Exercise goal: When you reach the line containing "line: (189, 65) -> (278, 37), dashed -> solid" in the records below, start copying exactly, and stop once you have copied the line containing "text: (962, 874) -> (990, 1186), 10 -> 30".

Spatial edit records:

◆ ◆ ◆ ◆ ◆ ◆ ◆

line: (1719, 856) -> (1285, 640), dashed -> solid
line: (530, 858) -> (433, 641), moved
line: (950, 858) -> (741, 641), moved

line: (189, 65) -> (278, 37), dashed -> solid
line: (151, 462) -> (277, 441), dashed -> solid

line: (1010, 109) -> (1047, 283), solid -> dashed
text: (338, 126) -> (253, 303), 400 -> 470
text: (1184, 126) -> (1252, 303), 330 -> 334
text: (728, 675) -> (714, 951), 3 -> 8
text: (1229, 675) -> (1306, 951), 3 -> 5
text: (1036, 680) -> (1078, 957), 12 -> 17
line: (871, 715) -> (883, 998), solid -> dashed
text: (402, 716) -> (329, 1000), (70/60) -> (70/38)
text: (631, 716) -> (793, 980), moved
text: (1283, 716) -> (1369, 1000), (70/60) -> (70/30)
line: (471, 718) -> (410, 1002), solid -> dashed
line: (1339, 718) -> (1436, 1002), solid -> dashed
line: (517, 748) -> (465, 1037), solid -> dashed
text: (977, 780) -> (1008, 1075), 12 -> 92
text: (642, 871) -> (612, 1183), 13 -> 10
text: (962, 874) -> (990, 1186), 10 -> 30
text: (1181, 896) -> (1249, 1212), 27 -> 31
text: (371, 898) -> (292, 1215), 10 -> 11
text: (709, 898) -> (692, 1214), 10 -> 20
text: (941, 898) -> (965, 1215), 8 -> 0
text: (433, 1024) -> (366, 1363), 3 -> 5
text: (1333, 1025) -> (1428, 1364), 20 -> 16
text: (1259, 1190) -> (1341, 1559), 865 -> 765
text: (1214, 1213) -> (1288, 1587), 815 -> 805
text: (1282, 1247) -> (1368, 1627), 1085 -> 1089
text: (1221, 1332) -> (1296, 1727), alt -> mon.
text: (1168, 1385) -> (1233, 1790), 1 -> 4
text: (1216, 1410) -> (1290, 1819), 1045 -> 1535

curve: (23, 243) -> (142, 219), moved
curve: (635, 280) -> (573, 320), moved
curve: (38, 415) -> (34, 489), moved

◆ ◆ ◆ ◆ ◆ ◆ ◆

Result for this task:
line: (189, 65) -> (278, 37), dashed -> solid
line: (151, 462) -> (277, 441), dashed -> solid

line: (1010, 109) -> (1047, 283), solid -> dashed
text: (338, 126) -> (253, 303), 400 -> 470
text: (1184, 126) -> (1252, 303), 330 -> 334
text: (728, 675) -> (714, 951), 3 -> 8
text: (1229, 675) -> (1306, 951), 3 -> 5
text: (1036, 680) -> (1078, 957), 12 -> 17
line: (871, 715) -> (883, 998), solid -> dashed
text: (402, 716) -> (329, 1000), (70/60) -> (70/38)
text: (631, 716) -> (793, 980), moved
text: (1283, 716) -> (1369, 1000), (70/60) -> (70/30)
line: (471, 718) -> (410, 1002), solid -> dashed
line: (1339, 718) -> (1436, 1002), solid -> dashed
line: (517, 748) -> (465, 1037), solid -> dashed
text: (977, 780) -> (1008, 1075), 12 -> 92
text: (642, 871) -> (612, 1183), 13 -> 10
text: (962, 874) -> (990, 1186), 10 -> 30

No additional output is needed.